** Records follows **

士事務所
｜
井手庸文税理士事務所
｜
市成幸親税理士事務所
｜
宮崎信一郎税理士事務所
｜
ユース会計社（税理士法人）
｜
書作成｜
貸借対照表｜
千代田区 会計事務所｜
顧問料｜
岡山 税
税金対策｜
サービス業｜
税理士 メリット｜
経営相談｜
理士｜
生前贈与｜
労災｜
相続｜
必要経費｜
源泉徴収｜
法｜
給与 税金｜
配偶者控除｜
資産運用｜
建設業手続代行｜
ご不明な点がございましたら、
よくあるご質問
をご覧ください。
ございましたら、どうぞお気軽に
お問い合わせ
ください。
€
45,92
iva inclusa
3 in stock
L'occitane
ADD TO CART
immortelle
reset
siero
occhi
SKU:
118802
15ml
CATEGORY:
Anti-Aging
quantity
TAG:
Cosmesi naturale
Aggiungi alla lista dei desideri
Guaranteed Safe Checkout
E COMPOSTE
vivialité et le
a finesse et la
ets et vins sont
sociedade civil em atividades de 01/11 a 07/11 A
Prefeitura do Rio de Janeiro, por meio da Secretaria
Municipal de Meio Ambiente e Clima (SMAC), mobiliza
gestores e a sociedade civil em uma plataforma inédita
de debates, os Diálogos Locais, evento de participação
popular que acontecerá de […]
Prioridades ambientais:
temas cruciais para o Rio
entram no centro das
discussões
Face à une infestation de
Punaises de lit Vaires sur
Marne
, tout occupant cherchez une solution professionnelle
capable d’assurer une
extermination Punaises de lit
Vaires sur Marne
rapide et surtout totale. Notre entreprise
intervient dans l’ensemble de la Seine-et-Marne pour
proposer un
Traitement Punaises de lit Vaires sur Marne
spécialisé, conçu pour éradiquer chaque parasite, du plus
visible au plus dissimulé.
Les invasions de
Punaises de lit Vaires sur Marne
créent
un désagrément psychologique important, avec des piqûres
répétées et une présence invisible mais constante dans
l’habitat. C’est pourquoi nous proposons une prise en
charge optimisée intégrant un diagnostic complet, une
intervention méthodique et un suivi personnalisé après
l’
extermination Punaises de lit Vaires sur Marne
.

** End of Records **

### What is expected:
For every line above that includes the string "Punaises", copy the line.

### Answer to this task:
Punaises de lit Vaires sur
extermination Punaises de lit
Traitement Punaises de lit Vaires sur Marne
Punaises de lit Vaires sur Marne
extermination Punaises de lit Vaires sur Marne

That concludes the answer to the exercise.